Thursday, November 7, 2019
Plaza Building: Concourse Level, Governor's Square 10 (Sheraton Denver Downtown)

*Names in bold indicate Presenter

Kylie L. Anglin1, Vivian Wong1 and Peter Steiner2, (1)University of Virginia, (2)University of Wisconsin, Madison


Given the widespread use of non-experimental approaches for assessing the causal impact of interventions, there is a strong need to identify which non-experimental methods can produce credible impact estimates in field settings. Over the last three decades, the within-study comparison (WSC) design has emerged as a method of empirically evaluating non-experimental designs in field settings in order to this need. In the traditional WSC design, treatment effects from a randomized experiment (RCT) are compared to those produced by a non-experimental approach that shares at least the same target population and intervention. The goals of the WSC are to determine whether the non-experiment can replicate results from a high-quality RCT (which provides the causal benchmark estimate), and the contexts and conditions under which these methods work or do not work in practice.

A common critique of individual WSC evaluations concerns their generalizability. Results from a single WSC study have little to say about general method performance, but results from multiple WSCs may provide insights as to how well these methods perform for similar outcomes and settings of interest.
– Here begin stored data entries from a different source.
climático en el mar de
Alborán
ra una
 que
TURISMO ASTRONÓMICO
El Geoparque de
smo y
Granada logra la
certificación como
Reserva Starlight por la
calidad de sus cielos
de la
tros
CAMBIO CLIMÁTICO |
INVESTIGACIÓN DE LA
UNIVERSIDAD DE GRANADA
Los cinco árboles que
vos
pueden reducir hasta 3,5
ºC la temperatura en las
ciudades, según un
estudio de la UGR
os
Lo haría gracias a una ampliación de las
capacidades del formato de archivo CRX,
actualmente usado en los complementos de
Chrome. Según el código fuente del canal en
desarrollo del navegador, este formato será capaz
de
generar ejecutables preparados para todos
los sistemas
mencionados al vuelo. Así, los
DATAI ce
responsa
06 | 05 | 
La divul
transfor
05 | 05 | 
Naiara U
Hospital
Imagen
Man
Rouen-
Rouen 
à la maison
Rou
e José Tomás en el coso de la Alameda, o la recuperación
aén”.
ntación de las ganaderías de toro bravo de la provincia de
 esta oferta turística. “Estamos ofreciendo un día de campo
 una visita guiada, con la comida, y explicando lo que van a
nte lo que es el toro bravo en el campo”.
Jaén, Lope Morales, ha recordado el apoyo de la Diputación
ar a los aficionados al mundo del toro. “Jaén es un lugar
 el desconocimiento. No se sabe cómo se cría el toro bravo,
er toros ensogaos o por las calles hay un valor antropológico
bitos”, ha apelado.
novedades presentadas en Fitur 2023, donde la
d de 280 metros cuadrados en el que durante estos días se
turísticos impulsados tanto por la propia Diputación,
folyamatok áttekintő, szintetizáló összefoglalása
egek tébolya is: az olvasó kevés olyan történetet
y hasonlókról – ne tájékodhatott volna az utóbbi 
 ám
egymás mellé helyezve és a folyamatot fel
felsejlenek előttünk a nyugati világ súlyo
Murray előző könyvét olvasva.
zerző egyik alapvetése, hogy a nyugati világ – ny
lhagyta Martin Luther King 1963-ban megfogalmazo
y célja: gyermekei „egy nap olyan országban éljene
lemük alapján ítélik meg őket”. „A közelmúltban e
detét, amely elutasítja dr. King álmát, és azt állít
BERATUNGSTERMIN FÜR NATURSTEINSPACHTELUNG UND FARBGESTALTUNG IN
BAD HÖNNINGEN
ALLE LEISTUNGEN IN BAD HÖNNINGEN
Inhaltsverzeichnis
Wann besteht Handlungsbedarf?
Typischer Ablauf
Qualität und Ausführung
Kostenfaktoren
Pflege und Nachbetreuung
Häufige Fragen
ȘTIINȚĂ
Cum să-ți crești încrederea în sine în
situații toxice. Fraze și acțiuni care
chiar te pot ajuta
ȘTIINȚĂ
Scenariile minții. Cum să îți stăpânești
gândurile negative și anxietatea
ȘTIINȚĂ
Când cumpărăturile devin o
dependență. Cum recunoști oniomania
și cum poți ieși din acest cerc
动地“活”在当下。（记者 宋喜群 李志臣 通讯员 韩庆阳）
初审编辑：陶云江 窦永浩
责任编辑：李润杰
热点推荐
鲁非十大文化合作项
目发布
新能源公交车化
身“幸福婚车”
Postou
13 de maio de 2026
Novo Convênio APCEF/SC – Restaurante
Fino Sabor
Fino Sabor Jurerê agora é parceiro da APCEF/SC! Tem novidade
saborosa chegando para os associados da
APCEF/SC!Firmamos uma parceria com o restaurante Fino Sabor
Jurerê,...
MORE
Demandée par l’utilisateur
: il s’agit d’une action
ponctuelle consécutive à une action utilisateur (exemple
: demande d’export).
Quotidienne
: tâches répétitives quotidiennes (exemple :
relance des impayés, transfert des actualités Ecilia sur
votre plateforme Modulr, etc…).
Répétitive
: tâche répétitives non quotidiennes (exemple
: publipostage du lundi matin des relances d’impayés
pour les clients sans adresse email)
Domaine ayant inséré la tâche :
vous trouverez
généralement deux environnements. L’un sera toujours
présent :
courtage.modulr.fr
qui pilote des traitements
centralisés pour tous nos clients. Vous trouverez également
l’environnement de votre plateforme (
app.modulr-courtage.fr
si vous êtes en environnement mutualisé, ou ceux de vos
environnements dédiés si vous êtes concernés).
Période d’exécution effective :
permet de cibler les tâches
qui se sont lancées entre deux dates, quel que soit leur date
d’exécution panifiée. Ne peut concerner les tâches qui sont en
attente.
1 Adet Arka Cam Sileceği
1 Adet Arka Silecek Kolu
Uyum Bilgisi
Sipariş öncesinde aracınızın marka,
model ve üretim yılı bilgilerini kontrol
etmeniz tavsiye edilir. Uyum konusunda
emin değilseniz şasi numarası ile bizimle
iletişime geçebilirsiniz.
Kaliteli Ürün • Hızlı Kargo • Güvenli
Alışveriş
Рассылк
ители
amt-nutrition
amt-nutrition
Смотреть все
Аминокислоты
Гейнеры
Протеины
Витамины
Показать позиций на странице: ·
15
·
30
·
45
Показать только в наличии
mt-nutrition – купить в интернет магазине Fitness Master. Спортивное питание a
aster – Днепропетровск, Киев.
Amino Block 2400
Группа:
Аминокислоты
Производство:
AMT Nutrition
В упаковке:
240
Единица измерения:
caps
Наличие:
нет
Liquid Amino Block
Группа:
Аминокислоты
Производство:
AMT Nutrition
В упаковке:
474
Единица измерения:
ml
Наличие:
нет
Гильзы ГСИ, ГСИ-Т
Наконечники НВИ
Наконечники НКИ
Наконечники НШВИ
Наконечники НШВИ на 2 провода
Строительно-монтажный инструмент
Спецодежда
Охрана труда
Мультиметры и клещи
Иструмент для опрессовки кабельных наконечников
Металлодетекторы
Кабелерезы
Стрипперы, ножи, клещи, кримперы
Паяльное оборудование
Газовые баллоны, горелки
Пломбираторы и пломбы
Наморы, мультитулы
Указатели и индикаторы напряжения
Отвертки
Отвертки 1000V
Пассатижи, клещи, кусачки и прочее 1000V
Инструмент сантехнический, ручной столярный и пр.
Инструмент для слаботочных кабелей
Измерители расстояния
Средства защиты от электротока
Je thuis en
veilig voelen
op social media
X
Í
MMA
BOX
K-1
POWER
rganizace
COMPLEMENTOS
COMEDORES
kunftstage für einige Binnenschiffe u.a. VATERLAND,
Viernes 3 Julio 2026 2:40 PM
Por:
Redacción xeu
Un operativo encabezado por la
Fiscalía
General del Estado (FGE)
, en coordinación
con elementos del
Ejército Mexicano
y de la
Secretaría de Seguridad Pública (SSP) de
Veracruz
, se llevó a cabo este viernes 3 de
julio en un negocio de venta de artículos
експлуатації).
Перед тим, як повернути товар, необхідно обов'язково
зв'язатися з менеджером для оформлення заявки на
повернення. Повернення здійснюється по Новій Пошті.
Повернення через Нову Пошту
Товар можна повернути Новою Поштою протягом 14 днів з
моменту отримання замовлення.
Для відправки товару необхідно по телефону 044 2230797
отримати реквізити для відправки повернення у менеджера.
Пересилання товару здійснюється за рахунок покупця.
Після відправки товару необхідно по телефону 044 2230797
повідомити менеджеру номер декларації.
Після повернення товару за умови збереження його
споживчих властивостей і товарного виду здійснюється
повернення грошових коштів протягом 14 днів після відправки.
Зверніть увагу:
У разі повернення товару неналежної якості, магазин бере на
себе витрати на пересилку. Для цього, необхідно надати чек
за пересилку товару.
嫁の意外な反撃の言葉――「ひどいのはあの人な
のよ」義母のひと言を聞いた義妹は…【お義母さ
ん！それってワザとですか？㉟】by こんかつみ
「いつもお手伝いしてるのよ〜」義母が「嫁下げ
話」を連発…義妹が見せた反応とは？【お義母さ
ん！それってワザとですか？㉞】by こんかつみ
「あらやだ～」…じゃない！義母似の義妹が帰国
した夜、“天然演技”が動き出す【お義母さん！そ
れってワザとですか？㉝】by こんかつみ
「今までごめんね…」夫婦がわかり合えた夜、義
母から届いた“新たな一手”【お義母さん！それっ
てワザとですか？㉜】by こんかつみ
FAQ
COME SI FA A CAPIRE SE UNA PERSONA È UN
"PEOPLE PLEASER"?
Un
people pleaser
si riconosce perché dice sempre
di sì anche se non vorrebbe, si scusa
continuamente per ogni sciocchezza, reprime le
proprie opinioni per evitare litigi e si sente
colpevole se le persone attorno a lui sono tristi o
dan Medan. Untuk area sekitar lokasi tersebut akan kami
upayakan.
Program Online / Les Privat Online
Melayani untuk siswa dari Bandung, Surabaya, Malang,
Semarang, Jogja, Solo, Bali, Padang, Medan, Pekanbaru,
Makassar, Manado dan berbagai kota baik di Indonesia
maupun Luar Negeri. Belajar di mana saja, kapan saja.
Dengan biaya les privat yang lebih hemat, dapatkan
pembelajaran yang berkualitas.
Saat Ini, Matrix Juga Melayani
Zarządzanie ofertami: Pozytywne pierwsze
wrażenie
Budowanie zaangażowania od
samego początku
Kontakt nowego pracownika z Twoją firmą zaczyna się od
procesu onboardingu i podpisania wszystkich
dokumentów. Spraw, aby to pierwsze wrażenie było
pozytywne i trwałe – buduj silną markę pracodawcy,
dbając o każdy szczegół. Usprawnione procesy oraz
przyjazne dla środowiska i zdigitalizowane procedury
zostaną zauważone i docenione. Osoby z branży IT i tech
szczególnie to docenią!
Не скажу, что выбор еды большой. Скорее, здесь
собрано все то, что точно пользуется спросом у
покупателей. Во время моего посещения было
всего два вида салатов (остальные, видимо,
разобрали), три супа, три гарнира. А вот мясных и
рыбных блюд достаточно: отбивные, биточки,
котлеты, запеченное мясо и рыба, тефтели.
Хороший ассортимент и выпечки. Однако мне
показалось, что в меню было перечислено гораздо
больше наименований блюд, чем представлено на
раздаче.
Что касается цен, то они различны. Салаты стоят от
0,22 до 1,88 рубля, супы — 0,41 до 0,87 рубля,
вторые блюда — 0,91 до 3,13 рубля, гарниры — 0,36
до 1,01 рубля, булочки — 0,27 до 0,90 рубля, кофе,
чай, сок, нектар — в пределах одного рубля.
To that end, this paper presents the initial findings of a meta-analysis of all published and unpublished WSCs that have been conducted since 1986. These studies include substantial variation in contexts, non-experimental methods examined, as well as outcomes and treatment selection mechanisms.

The goal of the meta-analysis is to produce a summary effect of the difference in experimental and the non-experimental results for a particular topic area and method, and to explain the difference by variations in WSC characteristics. Because the majority of WSCs present multiple bias estimates (e.g., from multiple outcomes, or different matching estimators), we analyze the extent of bias using a hierarchical linear model. The multi-level analysis allows an assessment of whether non-experimental methods are able to replicate experimental benchmark estimates on average, and whether the bias estimates are homogeneous across studies. In particular, we analyze the relationship between non-experimental bias and five variables of interest: 1) the field of study; 2) the outcome of interest; 3) the benchmark RCT quality; 4) the non-experimental method; and 5) the non-experimental quality. In addition, we address unique methodological challenges with meta-analyzing WSC results that include observational studies with both positive and negative selection processes.

Though we have not yet coded the entire corpus of WSCs (coding is on schedule to be completed by August 2019), initial results confirm the findings of qualitative syntheses and the traditionally understood hierarchy of designs. Regression discontinuity designs outperform comparative interrupted time series designs which outperform matching designs. We are not yet powered to analyze differences in bias by the field of study or the outcome of interest, but initial findings suggest that the bias of even matching designs are minimal when pre-test measures are included as covariates. Because coding will be complete in August 2019, our final results will include point estimates of the average standardized bias across all WSCs and by key characteristics.